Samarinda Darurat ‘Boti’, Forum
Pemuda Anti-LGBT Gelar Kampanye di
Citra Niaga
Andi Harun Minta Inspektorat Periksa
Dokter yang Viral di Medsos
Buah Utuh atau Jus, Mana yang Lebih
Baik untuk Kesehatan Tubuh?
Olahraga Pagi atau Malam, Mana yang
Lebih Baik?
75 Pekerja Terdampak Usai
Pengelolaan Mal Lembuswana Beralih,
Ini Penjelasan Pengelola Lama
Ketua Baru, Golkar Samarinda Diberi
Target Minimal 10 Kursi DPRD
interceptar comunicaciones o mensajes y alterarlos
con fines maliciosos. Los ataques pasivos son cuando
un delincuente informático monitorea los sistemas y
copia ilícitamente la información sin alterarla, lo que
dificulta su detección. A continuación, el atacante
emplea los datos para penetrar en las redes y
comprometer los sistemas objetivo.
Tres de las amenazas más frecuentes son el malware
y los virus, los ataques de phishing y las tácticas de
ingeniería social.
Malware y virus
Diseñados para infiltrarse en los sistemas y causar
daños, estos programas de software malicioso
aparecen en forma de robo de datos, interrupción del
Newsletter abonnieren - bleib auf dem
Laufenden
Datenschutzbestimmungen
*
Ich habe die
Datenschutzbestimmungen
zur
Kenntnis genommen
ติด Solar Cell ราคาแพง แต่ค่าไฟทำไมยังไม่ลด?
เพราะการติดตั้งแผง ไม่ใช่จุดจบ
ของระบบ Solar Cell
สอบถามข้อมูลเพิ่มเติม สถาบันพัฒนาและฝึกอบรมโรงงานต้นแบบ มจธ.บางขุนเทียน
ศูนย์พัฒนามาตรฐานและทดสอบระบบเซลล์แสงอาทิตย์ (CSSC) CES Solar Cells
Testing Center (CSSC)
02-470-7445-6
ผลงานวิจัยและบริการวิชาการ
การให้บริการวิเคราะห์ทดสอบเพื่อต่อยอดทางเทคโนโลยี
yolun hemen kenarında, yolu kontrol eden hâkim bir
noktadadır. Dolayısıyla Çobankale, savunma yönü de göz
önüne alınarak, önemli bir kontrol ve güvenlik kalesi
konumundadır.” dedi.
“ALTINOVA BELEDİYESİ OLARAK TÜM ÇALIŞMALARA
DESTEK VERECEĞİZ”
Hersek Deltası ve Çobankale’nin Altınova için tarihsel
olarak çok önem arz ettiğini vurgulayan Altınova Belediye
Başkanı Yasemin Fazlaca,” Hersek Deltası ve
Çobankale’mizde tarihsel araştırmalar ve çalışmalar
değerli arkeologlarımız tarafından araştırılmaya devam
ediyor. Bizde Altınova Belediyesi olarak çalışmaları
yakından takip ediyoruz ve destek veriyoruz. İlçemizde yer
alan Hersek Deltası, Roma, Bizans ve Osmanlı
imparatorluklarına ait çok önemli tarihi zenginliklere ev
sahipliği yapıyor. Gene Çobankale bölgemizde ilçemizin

★ ★ ★ ★ ★

#### [Task description]
Write the data out once more, exactly as it was given.

#### [Answer to this exercise]
Samarinda Darurat ‘Boti’, Forum
Pemuda Anti-LGBT Gelar Kampanye di
Citra Niaga
Andi Harun Minta Inspektorat Periksa
Dokter yang Viral di Medsos
Buah Utuh atau Jus, Mana yang Lebih
Baik untuk Kesehatan Tubuh?
Olahraga Pagi atau Malam, Mana yang
Lebih Baik?
75 Pekerja Terdampak Usai
Pengelolaan Mal Lembuswana Beralih,
Ini Penjelasan Pengelola Lama
Ketua Baru, Golkar Samarinda Diberi
Target Minimal 10 Kursi DPRD
interceptar comunicaciones o mensajes y alterarlos
con fines maliciosos. Los ataques pasivos son cuando
un delincuente informático monitorea los sistemas y
copia ilícitamente la información sin alterarla, lo que
dificulta su detección. A continuación, el atacante
emplea los datos para penetrar en las redes y
comprometer los sistemas objetivo.
Tres de las amenazas más frecuentes son el malware
y los virus, los ataques de phishing y las tácticas de
ingeniería social.
Malware y virus
Diseñados para infiltrarse en los sistemas y causar
daños, estos programas de software malicioso
aparecen en forma de robo de datos, interrupción del
Newsletter abonnieren - bleib auf dem
Laufenden
Datenschutzbestimmungen
*
Ich habe die
Datenschutzbestimmungen
zur
Kenntnis genommen
ติด Solar Cell ราคาแพง แต่ค่าไฟทำไมยังไม่ลด?
เพราะการติดตั้งแผง ไม่ใช่จุดจบ
ของระบบ Solar Cell
สอบถามข้อมูลเพิ่มเติม สถาบันพัฒนาและฝึกอบรมโรงงานต้นแบบ มจธ.บางขุนเทียน
ศูนย์พัฒนามาตรฐานและทดสอบระบบเซลล์แสงอาทิตย์ (CSSC) CES Solar Cells
Testing Center (CSSC)
02-470-7445-6
ผลงานวิจัยและบริการวิชาการ
การให้บริการวิเคราะห์ทดสอบเพื่อต่อยอดทางเทคโนโลยี
yolun hemen kenarında, yolu kontrol eden hâkim bir
noktadadır. Dolayısıyla Çobankale, savunma yönü de göz
önüne alınarak, önemli bir kontrol ve güvenlik kalesi
konumundadır.” dedi.
“ALTINOVA BELEDİYESİ OLARAK TÜM ÇALIŞMALARA
DESTEK VERECEĞİZ”
Hersek Deltası ve Çobankale’nin Altınova için tarihsel
olarak çok önem arz ettiğini vurgulayan Altınova Belediye
Başkanı Yasemin Fazlaca,” Hersek Deltası ve
Çobankale’mizde tarihsel araştırmalar ve çalışmalar
değerli arkeologlarımız tarafından araştırılmaya devam
ediyor. Bizde Altınova Belediyesi olarak çalışmaları
yakından takip ediyoruz ve destek veriyoruz. İlçemizde yer
alan Hersek Deltası, Roma, Bizans ve Osmanlı
imparatorluklarına ait çok önemli tarihi zenginliklere ev
sahipliği yapıyor. Gene Çobankale bölgemizde ilçemizin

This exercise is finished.